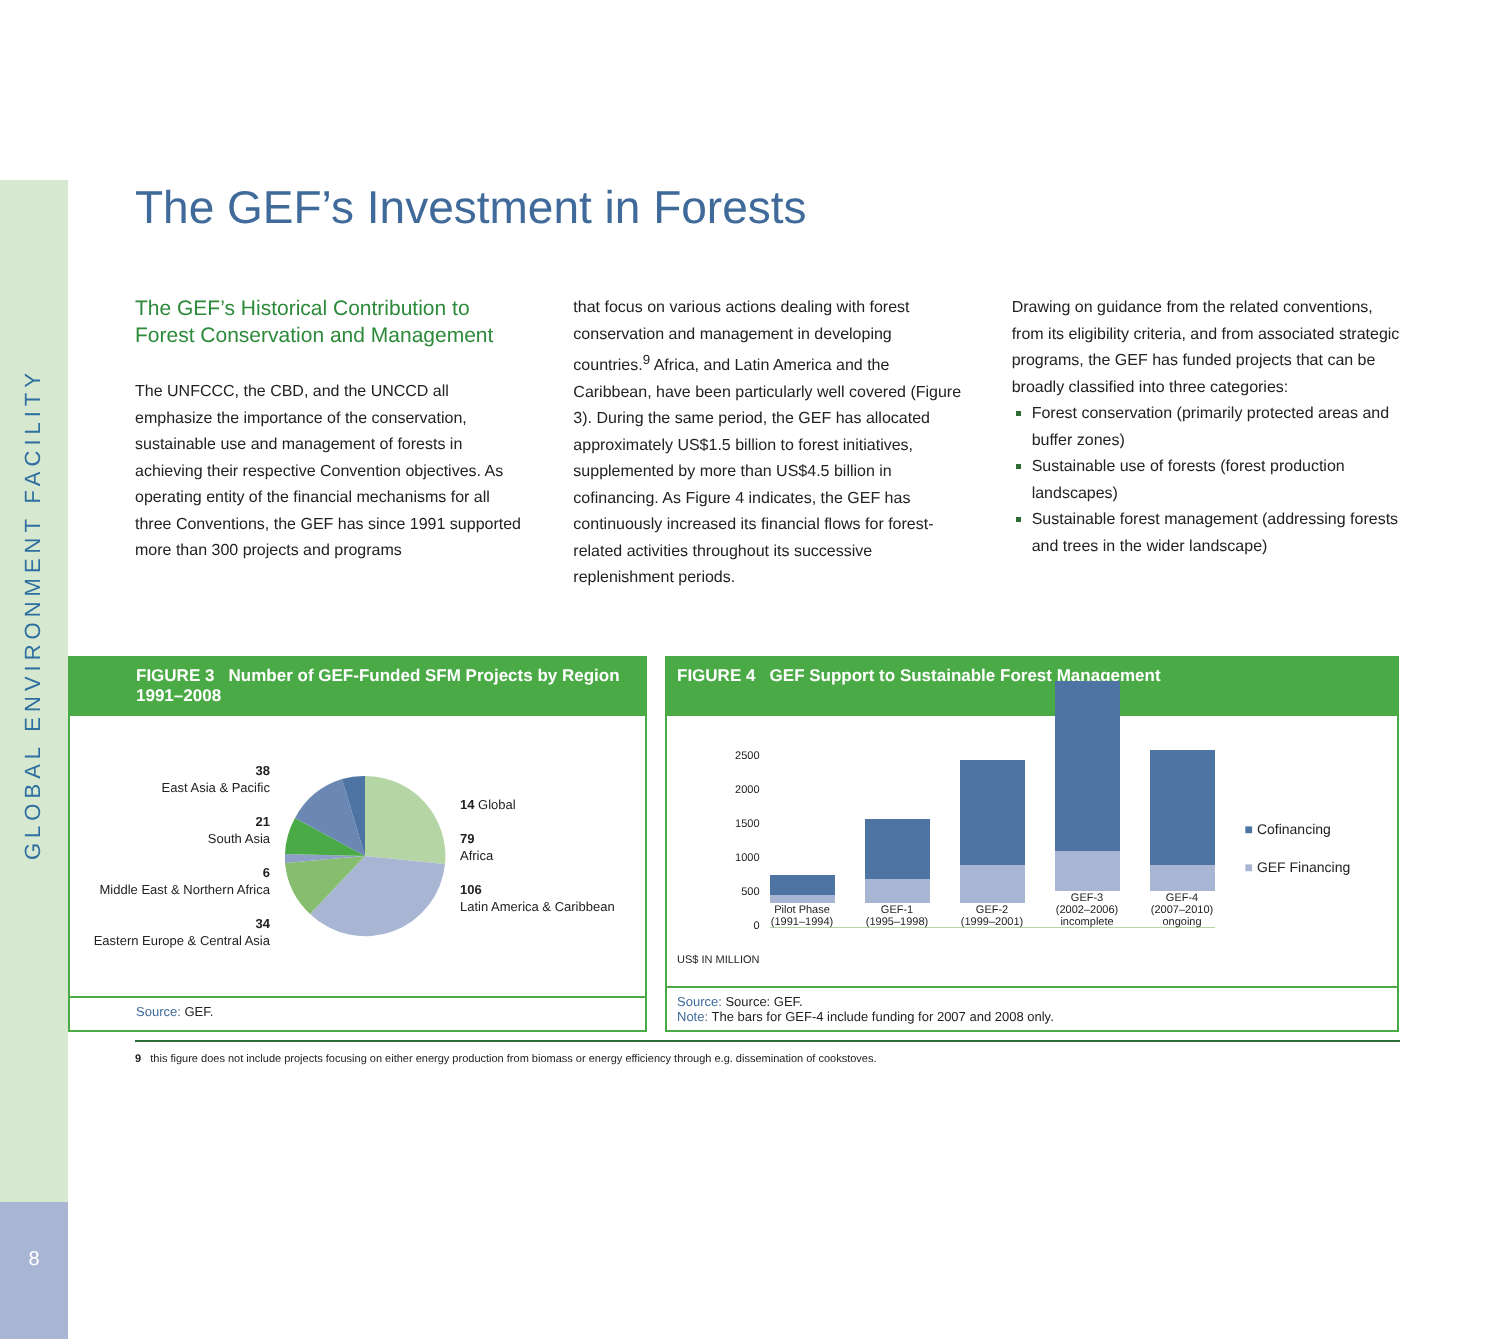GLOBAL ENVIRONMENT FACILITY
8
The GEF’s Investment in Forests
The GEF’s Historical Contribution to Forest Conservation and Management
The UNFCCC, the CBD, and the UNCCD all emphasize the importance of the conservation, sustainable use and management of forests in achieving their respective Convention objectives. As operating entity of the financial mechanisms for all three Conventions, the GEF has since 1991 supported more than 300 projects and programs
that focus on various actions dealing with forest conservation and management in developing countries.<sup>9</sup> Africa, and Latin America and the Caribbean, have been particularly well covered (Figure 3). During the same period, the GEF has allocated approximately US$1.5 billion to forest initiatives, supplemented by more than US$4.5 billion in cofinancing. As Figure 4 indicates, the GEF has continuously increased its financial flows for forest-related activities throughout its successive replenishment periods.
Drawing on guidance from the related conventions, from its eligibility criteria, and from associated strategic programs, the GEF has funded projects that can be broadly classified into three categories:
Forest conservation (primarily protected areas and buffer zones)
Sustainable use of forests (forest production landscapes)
Sustainable forest management (addressing forests and trees in the wider landscape)
FIGURE 3 Number of GEF-Funded SFM Projects by Region 1991–2008
38
East Asia & Pacific
21
South Asia
6
Middle East & Northern Africa
34
Eastern Europe & Central Asia
14 Global
79
Africa
106
Latin America & Caribbean
Source: GEF.
FIGURE 4 GEF Support to Sustainable Forest Management
2500
2000
1500
1000
500
0
US$ IN MILLION
Pilot Phase (1991–1994)
GEF-1 (1995–1998)
GEF-2 (1999–2001)
GEF-3 (2002–2006) incomplete
GEF-4 (2007–2010) ongoing
■ Cofinancing
■ GEF Financing
Source: Source: GEF.
Note: The bars for GEF-4 include funding for 2007 and 2008 only.
9 this figure does not include projects focusing on either energy production from biomass or energy efficiency through e.g. dissemination of cookstoves.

┄┄┄┄┄┄┄┄┄┄┄┄┄┄┄┄┄┄┄┄

Count each line of the listing that contains "include" and give the count alone.

■ **FINAL ANSWER**: 2